Written exercise
Please return, unchanged, the lines of the data below beginning with the line that contains "family: Geraniaceae" and continuing through the line that contains "scientific name: Acacia longifolia", both of those lines included. Give only those lines.

Records for the task
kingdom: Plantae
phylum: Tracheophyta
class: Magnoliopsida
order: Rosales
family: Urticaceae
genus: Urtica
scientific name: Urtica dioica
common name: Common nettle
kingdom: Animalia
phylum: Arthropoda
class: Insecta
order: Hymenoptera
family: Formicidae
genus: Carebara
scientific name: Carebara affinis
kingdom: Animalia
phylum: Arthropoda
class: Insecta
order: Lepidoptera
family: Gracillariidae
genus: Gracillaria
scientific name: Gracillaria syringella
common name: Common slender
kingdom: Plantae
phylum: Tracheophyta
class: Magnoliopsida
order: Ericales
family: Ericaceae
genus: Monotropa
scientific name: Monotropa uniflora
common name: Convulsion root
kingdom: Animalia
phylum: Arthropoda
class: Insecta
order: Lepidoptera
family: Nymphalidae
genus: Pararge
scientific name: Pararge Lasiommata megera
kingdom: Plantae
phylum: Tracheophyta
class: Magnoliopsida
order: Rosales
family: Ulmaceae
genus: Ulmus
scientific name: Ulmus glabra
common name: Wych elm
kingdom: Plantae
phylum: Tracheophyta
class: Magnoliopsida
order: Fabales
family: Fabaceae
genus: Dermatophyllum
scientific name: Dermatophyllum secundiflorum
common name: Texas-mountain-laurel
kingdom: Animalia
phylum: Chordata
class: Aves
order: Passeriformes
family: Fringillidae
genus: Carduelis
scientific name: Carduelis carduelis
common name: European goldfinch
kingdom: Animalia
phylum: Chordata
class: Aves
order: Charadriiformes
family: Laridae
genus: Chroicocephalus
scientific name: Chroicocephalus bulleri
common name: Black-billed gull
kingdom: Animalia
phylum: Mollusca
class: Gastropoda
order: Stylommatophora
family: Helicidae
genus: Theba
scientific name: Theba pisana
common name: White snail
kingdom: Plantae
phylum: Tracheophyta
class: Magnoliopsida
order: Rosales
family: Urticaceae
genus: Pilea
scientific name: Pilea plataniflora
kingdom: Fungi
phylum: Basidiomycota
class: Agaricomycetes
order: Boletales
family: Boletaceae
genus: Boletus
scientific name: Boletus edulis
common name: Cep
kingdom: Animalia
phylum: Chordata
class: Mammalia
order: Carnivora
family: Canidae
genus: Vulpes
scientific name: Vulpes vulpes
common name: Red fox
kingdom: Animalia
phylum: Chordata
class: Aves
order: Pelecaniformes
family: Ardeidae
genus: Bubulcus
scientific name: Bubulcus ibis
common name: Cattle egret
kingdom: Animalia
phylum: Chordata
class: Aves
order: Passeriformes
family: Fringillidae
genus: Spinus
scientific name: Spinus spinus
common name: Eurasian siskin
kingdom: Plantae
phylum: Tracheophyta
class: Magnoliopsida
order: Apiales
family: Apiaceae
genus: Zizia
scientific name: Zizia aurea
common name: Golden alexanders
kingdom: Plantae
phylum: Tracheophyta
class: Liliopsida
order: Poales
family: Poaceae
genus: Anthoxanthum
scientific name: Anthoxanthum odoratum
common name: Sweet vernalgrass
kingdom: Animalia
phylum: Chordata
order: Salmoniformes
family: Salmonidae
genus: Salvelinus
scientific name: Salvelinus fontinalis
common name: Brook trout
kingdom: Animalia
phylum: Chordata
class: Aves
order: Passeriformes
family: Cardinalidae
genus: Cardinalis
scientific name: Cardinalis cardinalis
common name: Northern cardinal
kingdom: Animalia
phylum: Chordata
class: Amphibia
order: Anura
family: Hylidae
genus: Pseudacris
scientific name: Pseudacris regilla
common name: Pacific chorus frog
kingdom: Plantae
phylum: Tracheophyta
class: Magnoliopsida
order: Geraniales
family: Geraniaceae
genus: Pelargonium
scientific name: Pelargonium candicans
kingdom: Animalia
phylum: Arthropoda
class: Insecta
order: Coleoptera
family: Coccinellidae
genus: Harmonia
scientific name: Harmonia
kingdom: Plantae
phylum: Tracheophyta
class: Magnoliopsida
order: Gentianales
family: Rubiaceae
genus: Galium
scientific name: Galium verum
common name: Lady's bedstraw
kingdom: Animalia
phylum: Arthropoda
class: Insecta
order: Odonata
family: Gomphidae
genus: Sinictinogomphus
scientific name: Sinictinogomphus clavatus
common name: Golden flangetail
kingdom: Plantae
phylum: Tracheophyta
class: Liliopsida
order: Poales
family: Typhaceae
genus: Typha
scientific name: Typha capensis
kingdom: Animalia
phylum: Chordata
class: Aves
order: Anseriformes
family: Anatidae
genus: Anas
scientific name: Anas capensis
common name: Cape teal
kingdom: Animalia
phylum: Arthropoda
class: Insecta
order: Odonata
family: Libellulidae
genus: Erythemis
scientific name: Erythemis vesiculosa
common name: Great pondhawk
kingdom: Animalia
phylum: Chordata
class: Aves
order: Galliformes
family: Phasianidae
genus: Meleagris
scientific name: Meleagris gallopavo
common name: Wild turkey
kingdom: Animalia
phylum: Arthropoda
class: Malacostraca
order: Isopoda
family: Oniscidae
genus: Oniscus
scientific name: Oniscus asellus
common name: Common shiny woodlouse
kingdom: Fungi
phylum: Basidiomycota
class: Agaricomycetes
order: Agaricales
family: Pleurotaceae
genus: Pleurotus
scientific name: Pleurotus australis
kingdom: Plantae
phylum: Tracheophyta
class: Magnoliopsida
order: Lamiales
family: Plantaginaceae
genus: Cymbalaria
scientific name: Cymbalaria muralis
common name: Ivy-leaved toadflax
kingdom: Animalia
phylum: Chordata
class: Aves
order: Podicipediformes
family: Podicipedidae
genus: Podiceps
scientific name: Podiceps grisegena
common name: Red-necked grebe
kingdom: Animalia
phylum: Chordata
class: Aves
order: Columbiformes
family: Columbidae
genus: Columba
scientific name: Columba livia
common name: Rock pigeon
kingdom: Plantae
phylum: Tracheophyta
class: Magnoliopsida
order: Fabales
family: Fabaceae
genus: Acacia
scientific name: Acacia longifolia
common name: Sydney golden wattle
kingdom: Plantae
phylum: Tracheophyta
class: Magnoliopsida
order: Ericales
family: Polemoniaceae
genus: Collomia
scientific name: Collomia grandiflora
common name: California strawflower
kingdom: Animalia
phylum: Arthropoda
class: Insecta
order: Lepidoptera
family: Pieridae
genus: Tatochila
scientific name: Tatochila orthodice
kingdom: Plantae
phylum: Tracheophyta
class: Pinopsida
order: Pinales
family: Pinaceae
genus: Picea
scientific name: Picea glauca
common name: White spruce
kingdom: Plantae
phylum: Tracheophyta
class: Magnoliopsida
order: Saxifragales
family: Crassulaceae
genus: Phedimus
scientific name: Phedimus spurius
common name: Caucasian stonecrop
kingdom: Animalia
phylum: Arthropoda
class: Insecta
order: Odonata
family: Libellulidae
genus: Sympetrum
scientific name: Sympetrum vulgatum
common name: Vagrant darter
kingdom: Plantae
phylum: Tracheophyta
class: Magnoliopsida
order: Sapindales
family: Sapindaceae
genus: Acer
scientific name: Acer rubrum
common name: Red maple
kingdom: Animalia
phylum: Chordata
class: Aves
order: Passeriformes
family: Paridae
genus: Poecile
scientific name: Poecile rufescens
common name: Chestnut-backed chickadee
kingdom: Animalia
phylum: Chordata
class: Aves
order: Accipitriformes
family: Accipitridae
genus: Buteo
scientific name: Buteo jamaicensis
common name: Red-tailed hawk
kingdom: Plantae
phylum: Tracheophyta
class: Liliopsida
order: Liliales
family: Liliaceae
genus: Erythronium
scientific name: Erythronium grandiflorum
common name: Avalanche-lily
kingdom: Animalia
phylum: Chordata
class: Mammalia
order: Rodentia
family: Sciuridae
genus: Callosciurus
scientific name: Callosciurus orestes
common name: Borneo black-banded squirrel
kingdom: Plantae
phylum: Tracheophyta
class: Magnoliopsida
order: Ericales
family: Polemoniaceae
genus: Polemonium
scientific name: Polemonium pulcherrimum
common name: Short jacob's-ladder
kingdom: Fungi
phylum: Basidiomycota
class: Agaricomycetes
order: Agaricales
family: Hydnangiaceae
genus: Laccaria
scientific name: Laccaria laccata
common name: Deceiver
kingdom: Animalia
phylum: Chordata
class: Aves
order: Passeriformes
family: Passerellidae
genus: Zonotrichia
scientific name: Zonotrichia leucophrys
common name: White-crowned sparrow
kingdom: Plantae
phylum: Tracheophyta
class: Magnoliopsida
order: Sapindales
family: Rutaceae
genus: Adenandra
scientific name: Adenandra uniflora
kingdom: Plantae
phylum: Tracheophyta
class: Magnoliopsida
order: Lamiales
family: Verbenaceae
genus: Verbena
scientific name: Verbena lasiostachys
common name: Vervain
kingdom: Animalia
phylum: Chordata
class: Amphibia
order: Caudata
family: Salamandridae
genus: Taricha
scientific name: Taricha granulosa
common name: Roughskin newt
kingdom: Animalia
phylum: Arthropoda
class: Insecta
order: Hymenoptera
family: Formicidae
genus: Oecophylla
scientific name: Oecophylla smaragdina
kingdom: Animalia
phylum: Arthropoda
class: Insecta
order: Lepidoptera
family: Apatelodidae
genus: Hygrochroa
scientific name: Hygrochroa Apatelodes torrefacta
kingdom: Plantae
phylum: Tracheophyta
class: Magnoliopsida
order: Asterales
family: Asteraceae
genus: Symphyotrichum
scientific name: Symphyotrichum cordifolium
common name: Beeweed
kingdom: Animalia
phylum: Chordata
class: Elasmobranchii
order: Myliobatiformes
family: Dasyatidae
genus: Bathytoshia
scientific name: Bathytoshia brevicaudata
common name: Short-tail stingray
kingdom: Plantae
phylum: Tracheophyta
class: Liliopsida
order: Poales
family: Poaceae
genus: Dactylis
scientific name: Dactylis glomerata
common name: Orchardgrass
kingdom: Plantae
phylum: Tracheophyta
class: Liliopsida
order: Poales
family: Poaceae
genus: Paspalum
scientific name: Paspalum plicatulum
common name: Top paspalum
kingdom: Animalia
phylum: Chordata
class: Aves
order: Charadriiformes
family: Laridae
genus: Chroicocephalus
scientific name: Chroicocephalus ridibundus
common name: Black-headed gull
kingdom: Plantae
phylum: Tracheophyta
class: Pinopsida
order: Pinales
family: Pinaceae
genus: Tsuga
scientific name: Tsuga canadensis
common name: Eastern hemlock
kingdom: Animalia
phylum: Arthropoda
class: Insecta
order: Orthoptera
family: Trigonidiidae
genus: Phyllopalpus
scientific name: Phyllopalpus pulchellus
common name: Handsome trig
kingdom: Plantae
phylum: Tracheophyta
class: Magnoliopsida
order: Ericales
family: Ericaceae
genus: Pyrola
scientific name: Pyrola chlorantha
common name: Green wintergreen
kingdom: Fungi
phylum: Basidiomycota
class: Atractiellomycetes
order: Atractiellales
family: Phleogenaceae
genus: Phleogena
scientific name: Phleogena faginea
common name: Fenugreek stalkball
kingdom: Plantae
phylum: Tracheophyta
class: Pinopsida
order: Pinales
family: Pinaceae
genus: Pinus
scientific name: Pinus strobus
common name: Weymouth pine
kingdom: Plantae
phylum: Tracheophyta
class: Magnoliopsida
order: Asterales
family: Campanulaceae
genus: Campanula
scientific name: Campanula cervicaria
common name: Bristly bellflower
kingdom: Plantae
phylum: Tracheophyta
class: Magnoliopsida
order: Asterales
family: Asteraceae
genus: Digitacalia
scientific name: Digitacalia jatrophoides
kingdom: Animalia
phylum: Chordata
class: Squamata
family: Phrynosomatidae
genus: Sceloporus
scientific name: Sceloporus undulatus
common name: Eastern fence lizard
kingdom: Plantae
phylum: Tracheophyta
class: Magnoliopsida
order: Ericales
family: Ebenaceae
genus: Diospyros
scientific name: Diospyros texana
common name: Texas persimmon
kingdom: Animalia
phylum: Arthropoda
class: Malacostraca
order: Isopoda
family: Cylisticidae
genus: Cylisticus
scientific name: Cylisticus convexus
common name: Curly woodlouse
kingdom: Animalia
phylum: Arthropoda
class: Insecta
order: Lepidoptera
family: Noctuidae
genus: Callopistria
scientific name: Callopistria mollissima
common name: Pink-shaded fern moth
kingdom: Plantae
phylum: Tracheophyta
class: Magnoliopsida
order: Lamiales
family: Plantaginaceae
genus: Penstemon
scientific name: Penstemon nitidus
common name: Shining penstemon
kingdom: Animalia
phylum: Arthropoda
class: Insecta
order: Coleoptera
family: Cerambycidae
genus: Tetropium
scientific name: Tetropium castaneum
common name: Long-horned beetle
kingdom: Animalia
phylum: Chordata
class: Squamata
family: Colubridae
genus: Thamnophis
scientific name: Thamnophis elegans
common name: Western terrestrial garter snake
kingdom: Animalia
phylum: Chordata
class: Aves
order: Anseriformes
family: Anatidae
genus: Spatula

Response to this task
family: Geraniaceae
genus: Pelargonium
scientific name: Pelargonium candicans
kingdom: Animalia
phylum: Arthropoda
class: Insecta
order: Coleoptera
family: Coccinellidae
genus: Harmonia
scientific name: Harmonia
kingdom: Plantae
phylum: Tracheophyta
class: Magnoliopsida
order: Gentianales
family: Rubiaceae
genus: Galium
scientific name: Galium verum
common name: Lady's bedstraw
kingdom: Animalia
phylum: Arthropoda
class: Insecta
order: Odonata
family: Gomphidae
genus: Sinictinogomphus
scientific name: Sinictinogomphus clavatus
common name: Golden flangetail
kingdom: Plantae
phylum: Tracheophyta
class: Liliopsida
order: Poales
family: Typhaceae
genus: Typha
scientific name: Typha capensis
kingdom: Animalia
phylum: Chordata
class: Aves
order: Anseriformes
family: Anatidae
genus: Anas
scientific name: Anas capensis
common name: Cape teal
kingdom: Animalia
phylum: Arthropoda
class: Insecta
order: Odonata
family: Libellulidae
genus: Erythemis
scientific name: Erythemis vesiculosa
common name: Great pondhawk
kingdom: Animalia
phylum: Chordata
class: Aves
order: Galliformes
family: Phasianidae
genus: Meleagris
scientific name: Meleagris gallopavo
common name: Wild turkey
kingdom: Animalia
phylum: Arthropoda
class: Malacostraca
order: Isopoda
family: Oniscidae
genus: Oniscus
scientific name: Oniscus asellus
common name: Common shiny woodlouse
kingdom: Fungi
phylum: Basidiomycota
class: Agaricomycetes
order: Agaricales
family: Pleurotaceae
genus: Pleurotus
scientific name: Pleurotus australis
kingdom: Plantae
phylum: Tracheophyta
class: Magnoliopsida
order: Lamiales
family: Plantaginaceae
genus: Cymbalaria
scientific name: Cymbalaria muralis
common name: Ivy-leaved toadflax
kingdom: Animalia
phylum: Chordata
class: Aves
order: Podicipediformes
family: Podicipedidae
genus: Podiceps
scientific name: Podiceps grisegena
common name: Red-necked grebe
kingdom: Animalia
phylum: Chordata
class: Aves
order: Columbiformes
family: Columbidae
genus: Columba
scientific name: Columba livia
common name: Rock pigeon
kingdom: Plantae
phylum: Tracheophyta
class: Magnoliopsida
order: Fabales
family: Fabaceae
genus: Acacia
scientific name: Acacia longifolia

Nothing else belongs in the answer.